Blockchain-Technologie: Hype oder Heilsbringer?

Blockchain-Technologie: Hype oder Heilsbringer?

14.01.2018, 10:48

Die Kryptowährung Bitcoin ist derzeit in aller Munde. Eine wichtige Basis für die digitale Währung ist die sogenannte Blockchain. Sie hat das Potenzial, nicht nur die Art zu bezahlen, sondern auch die politische Mitbestimmung in Zukunft stark zu verändern.

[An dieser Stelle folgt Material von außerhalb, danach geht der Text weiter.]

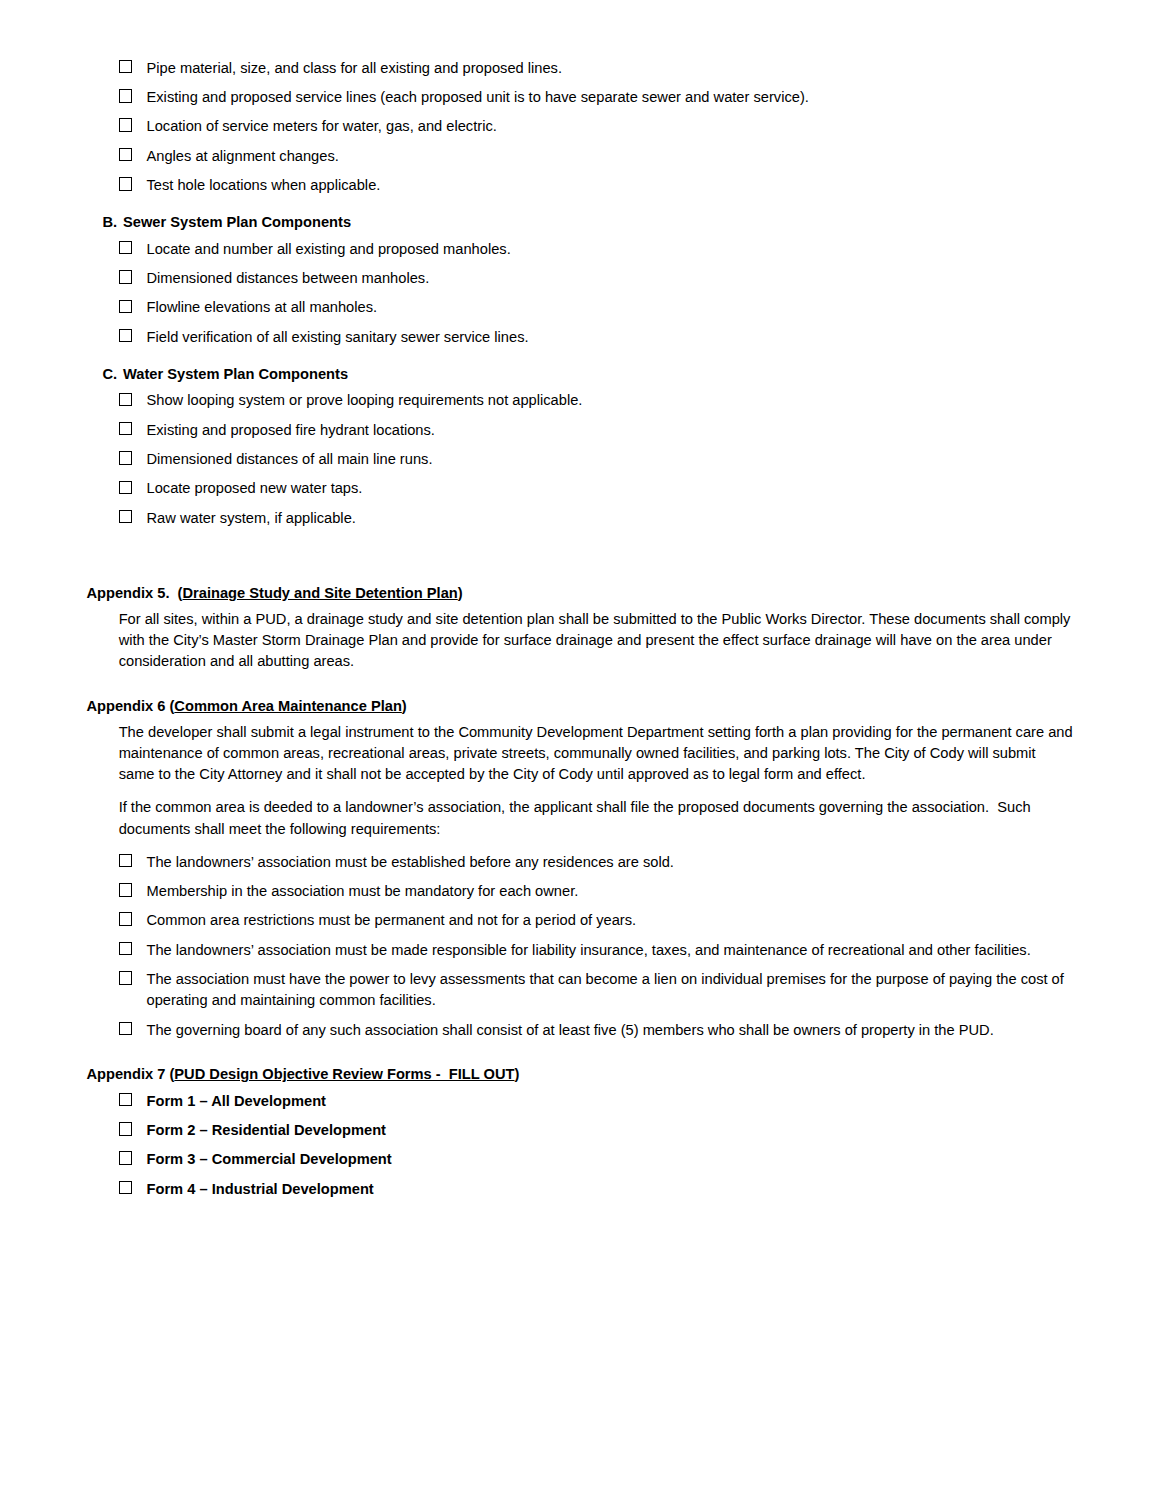Pipe material, size, and class for all existing and proposed lines.
Existing and proposed service lines (each proposed unit is to have separate sewer and water service).
Location of service meters for water, gas, and electric.
Angles at alignment changes.
Test hole locations when applicable.
B. Sewer System Plan Components
Locate and number all existing and proposed manholes.
Dimensioned distances between manholes.
Flowline elevations at all manholes.
Field verification of all existing sanitary sewer service lines.
C. Water System Plan Components
Show looping system or prove looping requirements not applicable.
Existing and proposed fire hydrant locations.
Dimensioned distances of all main line runs.
Locate proposed new water taps.
Raw water system, if applicable.
Appendix 5. (Drainage Study and Site Detention Plan)
For all sites, within a PUD, a drainage study and site detention plan shall be submitted to the Public Works Director. These documents shall comply with the City’s Master Storm Drainage Plan and provide for surface drainage and present the effect surface drainage will have on the area under consideration and all abutting areas.
Appendix 6 (Common Area Maintenance Plan)
The developer shall submit a legal instrument to the Community Development Department setting forth a plan providing for the permanent care and maintenance of common areas, recreational areas, private streets, communally owned facilities, and parking lots. The City of Cody will submit same to the City Attorney and it shall not be accepted by the City of Cody until approved as to legal form and effect.
If the common area is deeded to a landowner’s association, the applicant shall file the proposed documents governing the association. Such documents shall meet the following requirements:
The landowners’ association must be established before any residences are sold.
Membership in the association must be mandatory for each owner.
Common area restrictions must be permanent and not for a period of years.
The landowners’ association must be made responsible for liability insurance, taxes, and maintenance of recreational and other facilities.
The association must have the power to levy assessments that can become a lien on individual premises for the purpose of paying the cost of operating and maintaining common facilities.
The governing board of any such association shall consist of at least five (5) members who shall be owners of property in the PUD.
Appendix 7 (PUD Design Objective Review Forms - FILL OUT)
Form 1 – All Development
Form 2 – Residential Development
Form 3 – Commercial Development
Form 4 – Industrial Development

«Derzeit erleben wir einen Blockchain-Hype», sagt Roger Wattenhofer auf Nachfrage - er ist Professor für Verteilte Systeme an der ETH Zürich. Dabei sei die Grundlagentechnik für Blockchain schon relativ alt. Das Interesse in der Forschung sei in den 1970er und 80er Jahren womöglich grösser gewesen als heute, so Wattenhoffer.

Seit sich die Kryptowährung Bitcoin jedoch weltweit verbreitet habe, sei parallel dazu auch das Interesse an der technischen Basis gestiegen.

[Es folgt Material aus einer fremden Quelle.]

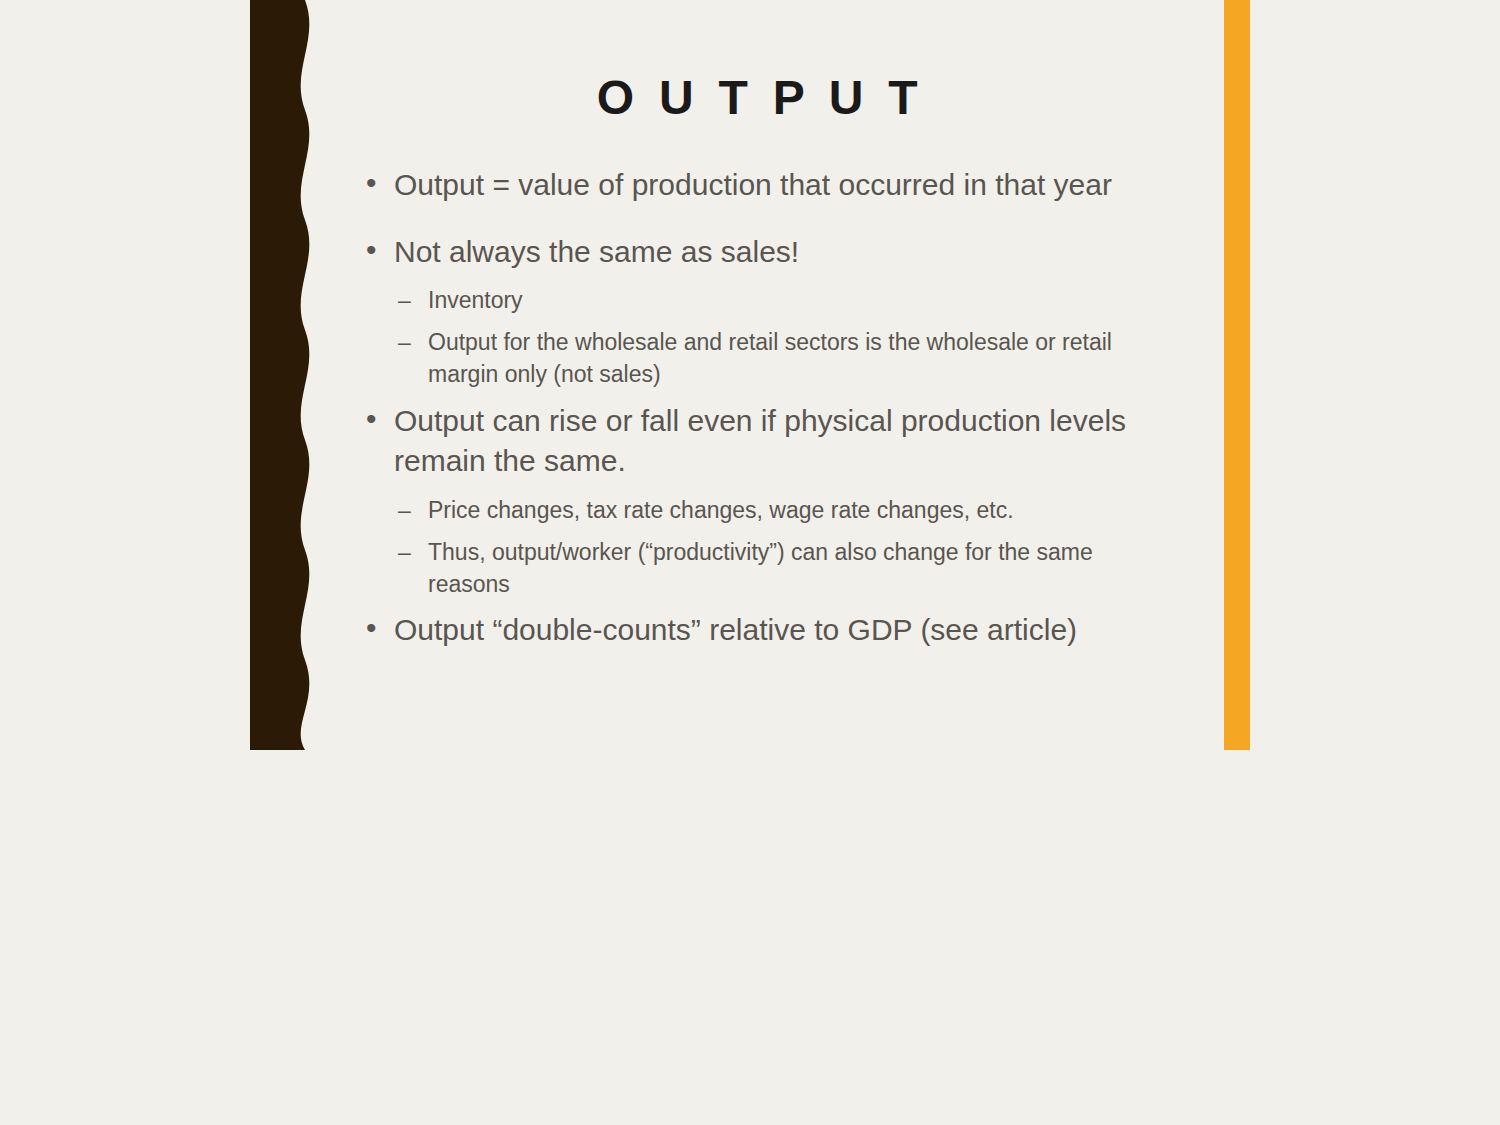O U T P U T
Output = value of production that occurred in that year
Not always the same as sales!
Inventory
Output for the wholesale and retail sectors is the wholesale or retail margin only (not sales)
Output can rise or fall even if physical production levels remain the same.
Price changes, tax rate changes, wage rate changes, etc.
Thus, output/worker (“productivity”) can also change for the same reasons
Output “double-counts” relative to GDP (see article)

«Blockchain», zu deutsch «Kette von Blöcken» sei eine fehlertolerante verteilte Datenbank von Transaktionen, abgesichert mit kryptographischen Methoden, erklärt Wattenhofer.

Demokratische Teilhabe über Blockchain

In der Stadt Zug nutzt die Verwaltung bereits die Blockchain-Technologie in verschiedenen Bereichen: Im Frühling 2018 soll eine «e-Voting» Konsultativabstimmung durchgeführt werden, um beim technischen Ablauf Erfahrungen zu sammeln. Das Thema sei noch offen, heisst es von Seiten der Stadt.

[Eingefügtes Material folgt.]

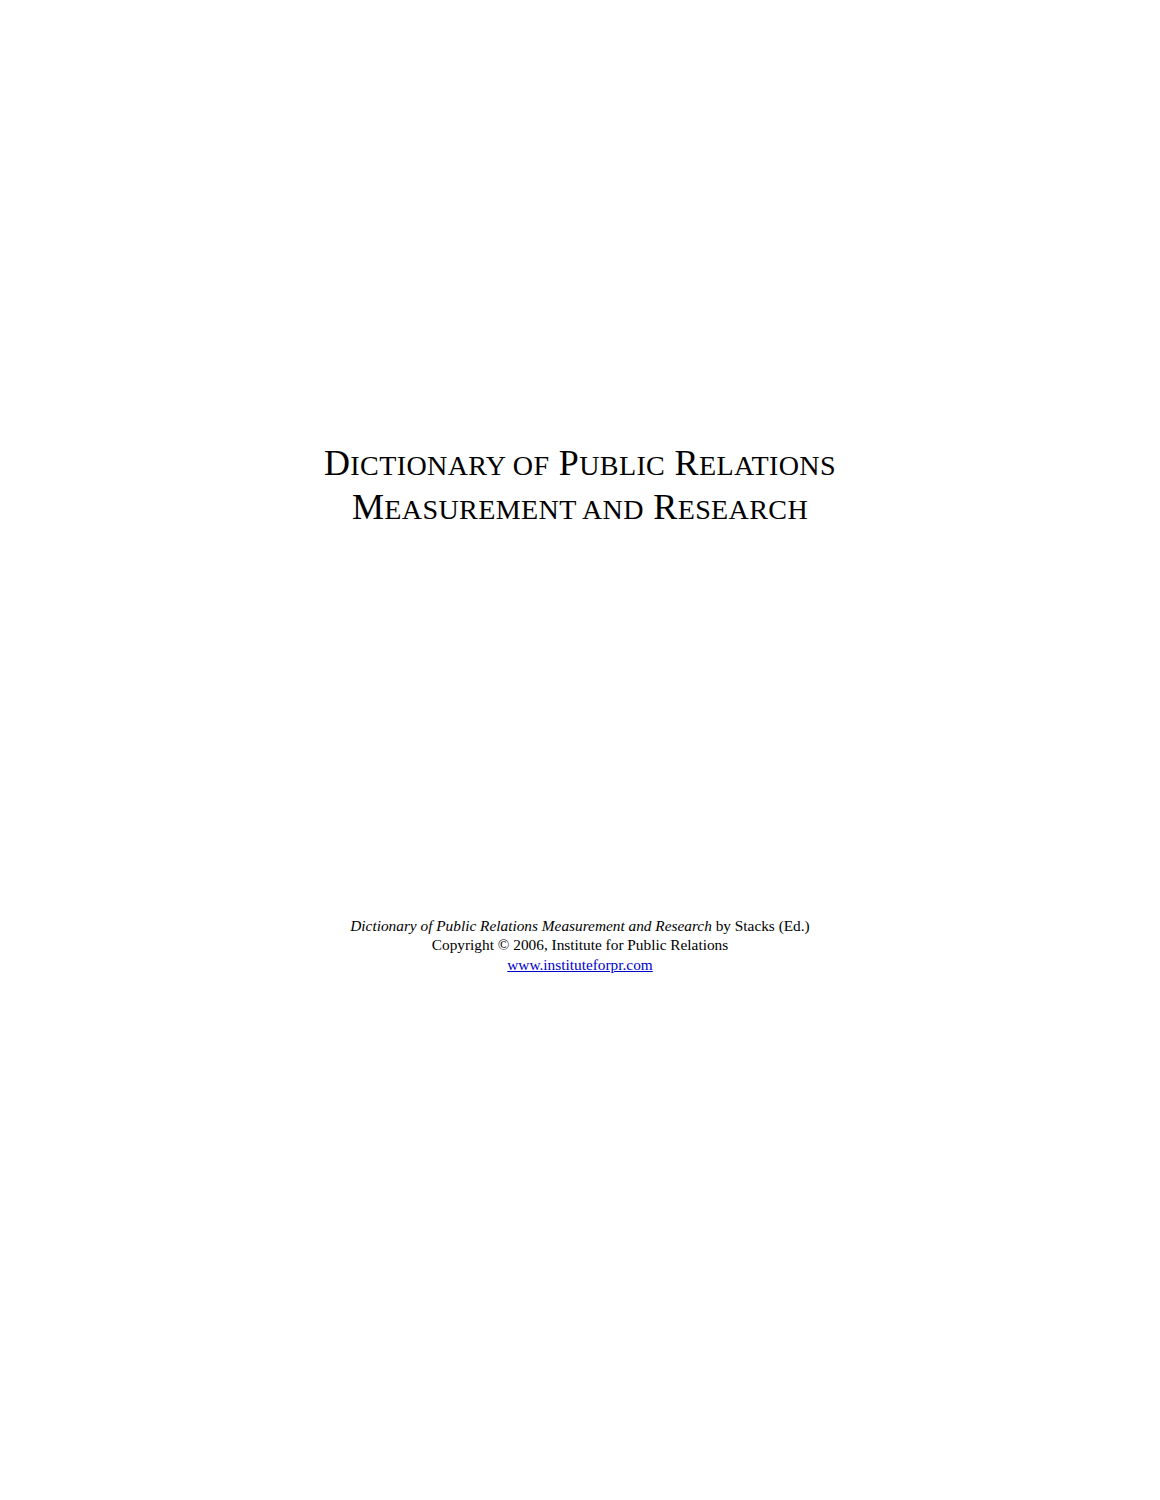Dictionary of Public Relations
Measurement and Research
Dictionary of Public Relations Measurement and Research by Stacks (Ed.)
Copyright © 2006, Institute for Public Relations
www.instituteforpr.com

Seit Ende 2017 bietet Zug ausserdem eine digitale Identität an, bei der Blockchains eine wichtige Rolle spielen. Bislang hätten sich 116 Einwohnerinnen und Einwohner eine digitale Identität zugelegt, sagte Dieter Müller von der Stadt Zug auf Anfrage. 67 von ihnen seien bereits bei der Einwohnerkontrolle zur Bestätigung vorbeigekommen.

Auch im Kanton Schaffhausen bietet man der Bevölkerung seit Dezember eine elektronische ID an - die Pilotphase soll voraussichtlich bis Frühling 2018 dauern.

Für die e-ID wird eine App genutzt, auf der die persönlichen Informationen mithilfe der Blockchain-Technologie gespeichert werden und mit einer Krypto-Adresse verknüpft sind. Die Personendaten werden dabei nicht auf zentralen Servern erfasst, sondern verschlüsselt auf dem eigenen Mobiltelefon, wie die Stadt Zug auf ihrer Homepage schreibt. Zu Beginn werde lediglich durch die Stadt die Identität der Person überprüft und bestätigt.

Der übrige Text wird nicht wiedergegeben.